In welcoming you to issue no. 5 of our magazine, I will try and illustrate the reasons that led to Inkroci being a bilingual magazine, and will take the opportunity to reflect on the meaning of what we do. Like all matters of a certain interest, this complex theme can probably be most usefully dealt with from different perspectives and insights.
One consideration that immediately comes to mind concerns the close link that exists between language and culture. According to a definition given by UNESCO (1970), culture is a process of communication between men. Being human is to exist in relation to others. Since English has become an international language, we believe that using it may give us the chance to reach a larger number of readers, and so contribute to greater cultural intensity and completeness.
Aiming at this goal, shouldn’t we then publish our magazine only in English?

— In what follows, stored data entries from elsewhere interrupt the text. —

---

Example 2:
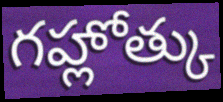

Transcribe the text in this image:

గహ్లోత్కు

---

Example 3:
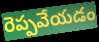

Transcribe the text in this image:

రెప్పవేయడం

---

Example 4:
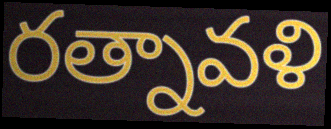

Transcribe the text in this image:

రత్నావళి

We can answer in the words of Nelson Mandela: «If you speak a language a person can understand, that goes to his head, but if you speak his mother tongue, that goes to his heart». Inkroci operates in the field of literature, and it is its ambition to build dialogue, to share the representation of experiences, to expand intersubjectivity and to experiment with words. Given the bidirectional relationship between thought and language, we are convinced that the promotion of writing in the language of our own thoughts and emotions sustains the quality and meaningfulness of our texts.

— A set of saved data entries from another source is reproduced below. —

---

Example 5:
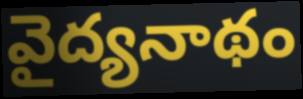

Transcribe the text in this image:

వైద్యనాథం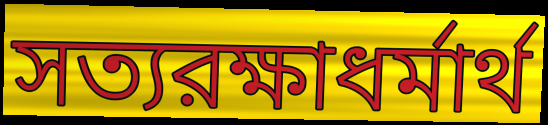
সত্যরক্ষাধর্মার্থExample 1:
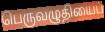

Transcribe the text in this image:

பெருவழுதியைப்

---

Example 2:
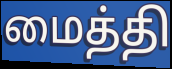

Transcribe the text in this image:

மைத்தி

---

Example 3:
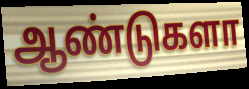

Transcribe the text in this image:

ஆண்டுகளா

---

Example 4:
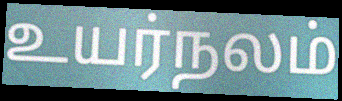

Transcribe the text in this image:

உயர்நலம்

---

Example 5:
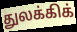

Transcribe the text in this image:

துலக்கிக்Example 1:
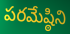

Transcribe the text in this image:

పరమేష్ఠిని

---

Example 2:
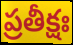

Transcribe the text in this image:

ప్రతీక్షః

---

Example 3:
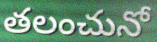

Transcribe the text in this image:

తలంచునో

Inkroci is not insensitive to the challenges of internationalization, which is encouraged in many areas of education and research, but we prefer to interpret this concept as multilingualism and cultural diversity, and we focus on it in the space in Inkroci entitled Literatures from the world, where pieces in other languages can also be found.
As a consequence, this choice implies that we commit ourselves to translating our texts from English or into English. In my opinion, quality writing is synonymous with synthesis and conciseness; therefore I personally find great satisfaction when I approach the English language. To translate literature, you must be passionate about it; the word passion comes from the Latin patire and conveys the idea of suffering. I remember that I found studying English at elementary school extremely demanding. Perhaps my difficulty in understanding has since turned into its opposite: the desire to clarify and make it accessible, first and foremost to myself and then to others. This then turned into the love for translation, which is basically a love for words, that I share with the whole group at Inkroci.
Translation is a form of knowledge, a communicative act and the place of a meeting where the distances in space and time dissolve, where we discover other people and our own self-consciousness, tracing the threads of our identity. According to Italo Calvino, «translating a book is the best way to read it».
Of course, a language is not made just of words alone; and the act of translating, as Umberto Eco argues, is not only the transposition from one culture to another, but is also the adaptation of existing contents to contexts which have changed or which never existed. This is a space of challenge, beauty and freedom, and a necessarily imperfect act (http://cartaecalamaio.com/2012/07/09/lannosa-questione-del-tradurre-e-tradire/). In this space, there is gratification in the chisel work, the attention to detail, to commas and nuances, in the knowledge that form and substance are two poles which need to be kept in perfect balance.
Milan Kundera, who always obsessively revised and corrected the translations of his books, once wrote: «People say that a translation is like a woman: she is either faithful or beautiful. It is the most stupid adage I know. In fact, a translation is beautiful if it is faithful».
In conclusion, I would like to quote from an interview (in our no. 2 issue) where Erri De Luca describes how the exercise of precision, inspired by a sense of admiration for the other language, allows you to root yourself in the vocabulary of your own language: «When somebody asks me how to become a writer, I simply answer: first become a translator».